Chunker produces two output formats:

Linked Markdown

A directory of .md files named by content (not by ID) and organized by hierarchy level:

output/
  index.md                                  # Entry point, links to top-level nodes
  content/
    L0/                                     # Leaf nodes (original chunks)
      multi-head-attention-overview.md
      scaled-dot-product-scoring.md
      ...
    L1/                                     # First aggregation level
      attention-mechanisms-and-scoring.md
      ...
    L2/                                     # Higher aggregation levels
      transformer-architecture-deep-dive.md
      ...

Every file contains a self-sufficient context body. All nodes link up to their parent and top-level nodes link back to the index. Wiki-links display the target node's summary as the link label (e.g., [[content/L0/multi-head-attention-overview|Describes the multi-head attention mechanism with parallel attention heads and scaled dot-product scoring.]]), so you can decide which link to follow based on factual content, not vague labels.

This format works directly in Obsidian, any wiki-link-aware viewer, or as a knowledge base that an AI model can navigate by following links.

JSON Hierarchy

A single hierarchy.json with the complete tree: all chunks, all blocks, bidirectional parent/child links, source spans, original text, contexts, summaries, and filenames. This is the canonical output for programmatic consumption.

Why This Matters

For AI models exploring a knowledge base:

An AI model receiving a question can start at the root summaries, decide which branch is relevant, follow the link, read the next level of detail, and continue drilling until it reaches the specific passage it needs. It never loads the whole document -- it navigates a tree, reading only the nodes on its path.

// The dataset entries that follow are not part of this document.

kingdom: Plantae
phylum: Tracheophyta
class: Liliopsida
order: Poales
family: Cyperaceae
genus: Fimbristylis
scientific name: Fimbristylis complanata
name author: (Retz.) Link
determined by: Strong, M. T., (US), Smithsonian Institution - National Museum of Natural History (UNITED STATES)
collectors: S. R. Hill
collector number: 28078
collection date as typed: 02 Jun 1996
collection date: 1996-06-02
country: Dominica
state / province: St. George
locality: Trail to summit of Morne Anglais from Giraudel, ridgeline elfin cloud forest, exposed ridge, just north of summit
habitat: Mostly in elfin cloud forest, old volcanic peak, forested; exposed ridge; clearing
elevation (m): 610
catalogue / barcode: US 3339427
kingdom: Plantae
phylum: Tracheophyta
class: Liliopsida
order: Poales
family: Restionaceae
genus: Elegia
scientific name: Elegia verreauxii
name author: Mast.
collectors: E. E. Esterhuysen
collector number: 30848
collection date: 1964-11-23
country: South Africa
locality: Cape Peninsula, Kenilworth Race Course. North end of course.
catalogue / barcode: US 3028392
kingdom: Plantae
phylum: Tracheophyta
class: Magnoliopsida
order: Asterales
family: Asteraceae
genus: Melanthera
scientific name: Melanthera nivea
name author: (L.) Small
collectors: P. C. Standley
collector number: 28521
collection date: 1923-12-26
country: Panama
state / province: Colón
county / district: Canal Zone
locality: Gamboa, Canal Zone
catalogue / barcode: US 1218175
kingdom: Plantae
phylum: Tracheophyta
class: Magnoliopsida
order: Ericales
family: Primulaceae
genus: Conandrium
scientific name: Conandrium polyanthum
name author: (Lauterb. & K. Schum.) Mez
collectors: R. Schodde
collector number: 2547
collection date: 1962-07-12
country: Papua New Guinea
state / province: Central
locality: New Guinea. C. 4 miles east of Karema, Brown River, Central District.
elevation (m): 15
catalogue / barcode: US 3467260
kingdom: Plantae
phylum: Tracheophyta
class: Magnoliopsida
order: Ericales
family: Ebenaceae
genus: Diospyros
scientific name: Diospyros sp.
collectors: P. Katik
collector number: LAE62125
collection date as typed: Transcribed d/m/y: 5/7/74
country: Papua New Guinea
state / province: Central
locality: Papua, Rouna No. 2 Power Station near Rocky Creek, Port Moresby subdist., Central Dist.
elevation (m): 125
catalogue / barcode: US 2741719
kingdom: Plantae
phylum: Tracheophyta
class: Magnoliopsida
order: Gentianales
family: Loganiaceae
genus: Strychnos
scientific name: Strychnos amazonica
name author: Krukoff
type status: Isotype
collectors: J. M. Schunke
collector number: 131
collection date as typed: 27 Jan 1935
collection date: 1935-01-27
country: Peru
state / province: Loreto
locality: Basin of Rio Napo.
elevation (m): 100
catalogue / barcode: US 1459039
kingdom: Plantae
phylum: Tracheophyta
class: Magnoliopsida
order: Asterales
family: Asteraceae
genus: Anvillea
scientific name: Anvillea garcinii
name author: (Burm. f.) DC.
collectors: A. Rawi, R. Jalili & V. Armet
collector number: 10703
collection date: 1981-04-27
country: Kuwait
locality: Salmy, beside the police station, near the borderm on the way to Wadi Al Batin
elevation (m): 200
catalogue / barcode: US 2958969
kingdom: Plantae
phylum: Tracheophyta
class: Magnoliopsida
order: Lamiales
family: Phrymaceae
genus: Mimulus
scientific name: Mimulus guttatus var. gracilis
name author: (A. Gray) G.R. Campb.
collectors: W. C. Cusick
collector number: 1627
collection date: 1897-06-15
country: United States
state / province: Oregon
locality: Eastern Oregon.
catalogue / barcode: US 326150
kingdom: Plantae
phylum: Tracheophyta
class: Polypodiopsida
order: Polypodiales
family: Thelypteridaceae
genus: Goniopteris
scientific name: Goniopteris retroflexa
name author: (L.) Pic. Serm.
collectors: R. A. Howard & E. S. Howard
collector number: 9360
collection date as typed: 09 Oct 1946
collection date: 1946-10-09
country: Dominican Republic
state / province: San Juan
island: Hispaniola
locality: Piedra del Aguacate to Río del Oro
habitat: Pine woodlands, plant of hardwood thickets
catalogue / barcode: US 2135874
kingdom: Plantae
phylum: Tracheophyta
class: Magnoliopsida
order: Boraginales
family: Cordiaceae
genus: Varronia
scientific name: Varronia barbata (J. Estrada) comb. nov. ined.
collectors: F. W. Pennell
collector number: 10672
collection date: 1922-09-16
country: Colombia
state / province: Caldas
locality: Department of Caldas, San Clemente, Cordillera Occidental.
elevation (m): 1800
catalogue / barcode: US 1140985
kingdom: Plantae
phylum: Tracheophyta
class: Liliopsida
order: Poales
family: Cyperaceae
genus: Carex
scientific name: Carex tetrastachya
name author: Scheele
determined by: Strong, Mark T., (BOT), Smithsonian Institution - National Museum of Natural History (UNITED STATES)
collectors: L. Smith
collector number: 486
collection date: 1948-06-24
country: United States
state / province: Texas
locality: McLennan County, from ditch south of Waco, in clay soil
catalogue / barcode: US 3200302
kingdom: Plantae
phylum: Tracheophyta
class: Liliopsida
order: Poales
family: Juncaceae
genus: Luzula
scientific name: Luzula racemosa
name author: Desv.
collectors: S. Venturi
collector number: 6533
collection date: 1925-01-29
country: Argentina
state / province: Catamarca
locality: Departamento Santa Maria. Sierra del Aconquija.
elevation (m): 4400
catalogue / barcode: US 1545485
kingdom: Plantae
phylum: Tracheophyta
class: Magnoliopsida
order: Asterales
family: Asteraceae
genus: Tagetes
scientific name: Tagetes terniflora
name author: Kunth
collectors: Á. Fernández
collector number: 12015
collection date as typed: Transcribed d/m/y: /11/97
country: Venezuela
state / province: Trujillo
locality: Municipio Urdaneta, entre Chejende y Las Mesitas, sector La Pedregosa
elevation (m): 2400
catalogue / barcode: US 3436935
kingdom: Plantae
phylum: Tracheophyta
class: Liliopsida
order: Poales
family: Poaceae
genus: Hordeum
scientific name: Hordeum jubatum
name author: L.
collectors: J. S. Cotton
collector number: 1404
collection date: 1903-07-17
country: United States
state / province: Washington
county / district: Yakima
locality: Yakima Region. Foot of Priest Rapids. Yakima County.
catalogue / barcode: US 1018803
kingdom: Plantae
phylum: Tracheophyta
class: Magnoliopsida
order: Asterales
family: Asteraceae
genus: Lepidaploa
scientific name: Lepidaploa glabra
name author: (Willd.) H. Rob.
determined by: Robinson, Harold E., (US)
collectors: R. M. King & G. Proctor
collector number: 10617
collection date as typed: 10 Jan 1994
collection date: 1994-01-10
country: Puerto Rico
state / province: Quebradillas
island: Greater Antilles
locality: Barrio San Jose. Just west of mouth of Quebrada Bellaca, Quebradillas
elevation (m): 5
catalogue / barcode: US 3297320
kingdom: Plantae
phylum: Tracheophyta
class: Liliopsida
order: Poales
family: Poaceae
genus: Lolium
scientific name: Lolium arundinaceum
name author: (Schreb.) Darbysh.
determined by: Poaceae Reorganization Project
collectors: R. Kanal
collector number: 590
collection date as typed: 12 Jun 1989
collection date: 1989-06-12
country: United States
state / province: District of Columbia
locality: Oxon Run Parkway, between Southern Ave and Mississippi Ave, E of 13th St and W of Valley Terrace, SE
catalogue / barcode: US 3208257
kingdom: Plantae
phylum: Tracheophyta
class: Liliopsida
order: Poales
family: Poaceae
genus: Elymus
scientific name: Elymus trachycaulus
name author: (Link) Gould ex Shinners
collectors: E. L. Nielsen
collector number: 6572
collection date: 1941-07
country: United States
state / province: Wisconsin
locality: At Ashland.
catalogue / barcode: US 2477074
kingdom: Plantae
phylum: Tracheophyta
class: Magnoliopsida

This is progressive disclosure applied to document retrieval: broad context first, fine detail on demand.

For knowledge engineers building RAG systems:

Instead of embedding chunks and hoping the retrieval model finds the right one, you can give a model the tree structure and let it navigate. The hierarchy provides the "table of contents" that flat chunk collections lack. Each chunk's self-sufficient rewrite means retrieved passages make sense without their neighbors.

Compared to naive chunking:

Aspect Fixed-size chunks Chunker
Split points Every N tokens Semantic topic boundaries
Chunk independence Fragments reference missing context Self-sufficient contexts
Navigation Flat list, no structure Hierarchical tree with descriptive filenames and wiki-links
Exploration Load everything or guess Progressive disclosure via summary-labeled links
Source fidelity Original text only Original + context + summary at every level

Running

Requires Ollama running locally with a model pulled.

# Process a document
chunker run document.txt --model gemma4:latest --output-dir output/

# Resume from checkpoint after interruption
chunker resume output/checkpoint.json --output-dir output/

The system checkpoints after every chunk and summary block, so long documents can survive interruptions without reprocessing from scratch.

Configuration

All thresholds are named parameters -- no magic numbers:

Parameter Default Purpose
split_strategy sentences Unit of window expansion: sentences, paragraphs, or words
min_chunk_tokens 2000 Minimum chunk size before completeness checking begins
max_chunk_tokens 4000 Hard ceiling that triggers force-split
max_expansion_attempts 5 Maximum completeness checks before force-split
summary_aggregation_threshold 4000 Token count of pending summaries that triggers aggregation
summary_count_threshold 8 Number of pending summaries that triggers aggregation
min_group_size 2 Hard minimum for summary groups
max_group_size 5 Soft hint for maximum group size
context_budget_tokens 20000 Hard ceiling for context injected into LLM calls

Model profiles (qwen3:32b, gemma4:latest, etc.) set sensible defaults for token limits and context windows. Adding a new model requires only a profile definition.